# Fequency Domain Oversampling - decimating when going back to time domain

I'm currently trying to simulate Frequency Domain Equalization, and the effect that over sampling in the frequency domain has on the affect of the equalization. If I understand things correctly this is the process that's supposed to happen using a single Carrier when transmitting

1. Modulate and transmit the symbols to create $x(n)$, each symbol being $N$ samples.
2. add noise, $z(n)$, and channel effects, $h(n)$, for the receiver, $y(n) = h(n)\star x(n) + z(n)$
3. Zero pad, where $ZP$ is the number of added zeros, in the time domain to over sample in the frequency domain. $FFT(y(n),N+ZP)$. Note that increasing the order of the FFT should be the same as zero padding in the time domain
4. Do Equalization in the frequency domain
5. Go back to the time domain
6. Demodulate the symbols

The part I'm not sure about is step 5, where we go back to the time domain. In order for my number of samples per symbol to be correct, I need N samples, but I have $N+ZP$ samples if I take the same size $IFFT$. Doing the Zero padding and taking the $FFT$ should be interpolation... but i'm not sure how to do the decimation so that I have the correct number of samples. Does anyone have any idea about this? Thanks!

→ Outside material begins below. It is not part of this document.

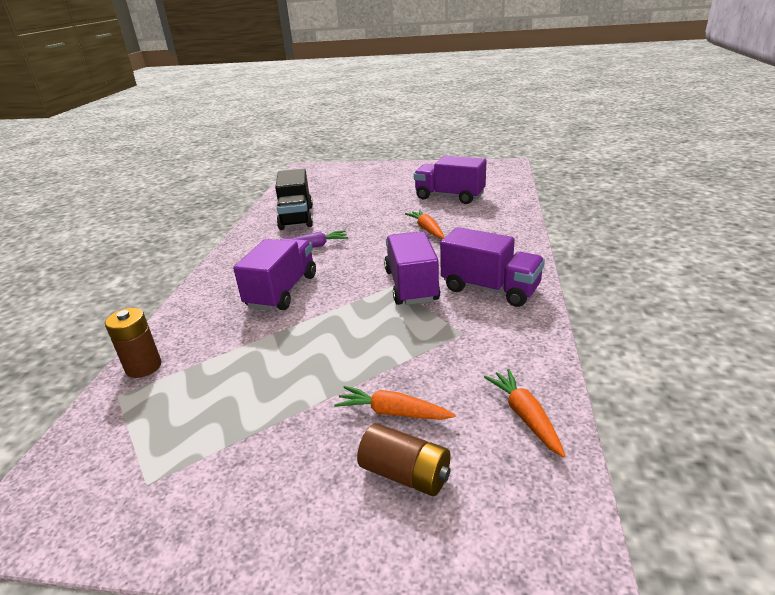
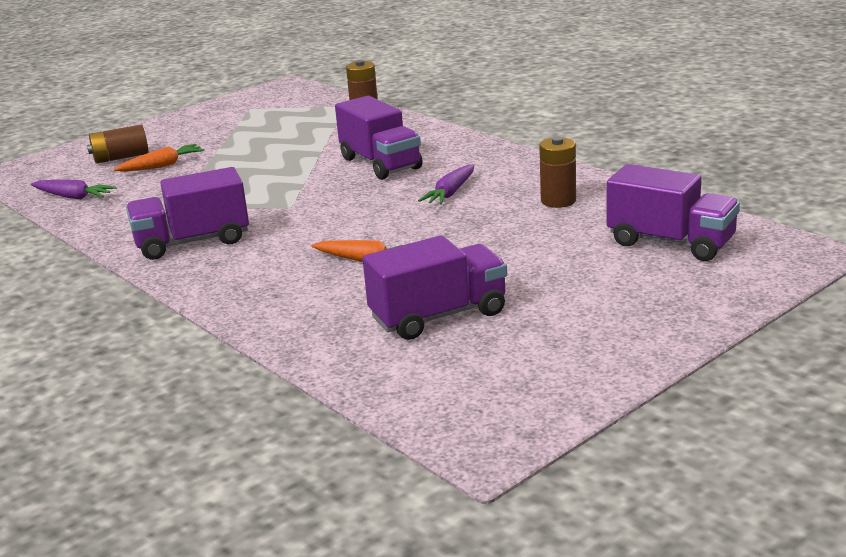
camera: 130 degrees right, 5 degrees down
black truck [275,169,313,230] -> brown battery [539,137,576,208]
purple truck [384,232,440,305] -> purple truck moved to [607,164,740,261]
orange carrot [484,369,566,457] -> purple carrot [31,180,117,199]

• Do you assume you have full knowledge of timing or is this an actual receiver where you will need to perform timing recovery as part of step 6? – Dan Boschen Apr 22 '17 at 1:42
• Assuming full knowledge of the channel and timing – gerrgheiser Apr 22 '17 at 3:40

If you applied no equalization (by multiplying in frequency by your frequency domain equalization); the IFFT would recover your time domain waveform in its original form with the noise and channel distortion with the additional zeros at the end that were introduced by the zero-padding when taking the FFT. (Along with boundary conditions at the transition such as Gibbs phenomena due to the effective rectangular window applied). Multiplying by your equalizer in frequency is identical to convolving in time the original time domain waveform with the Fourier transform of your equalizer fucntion, and therefore will delay this waveform based on the group delay of this filter (where group delay is $\frac{d\phi}{d\omega}$). Equalizers are typically not linear phase (unless your channel distortion was which is unlikely) so the group delay is not constant versus frequency; but the point is the resultant delay of the recovered original waveform will be completely dependent on the net delay of the channel and equalizer. With knowledge of the channel and specific equalizer function, the delay can be determined.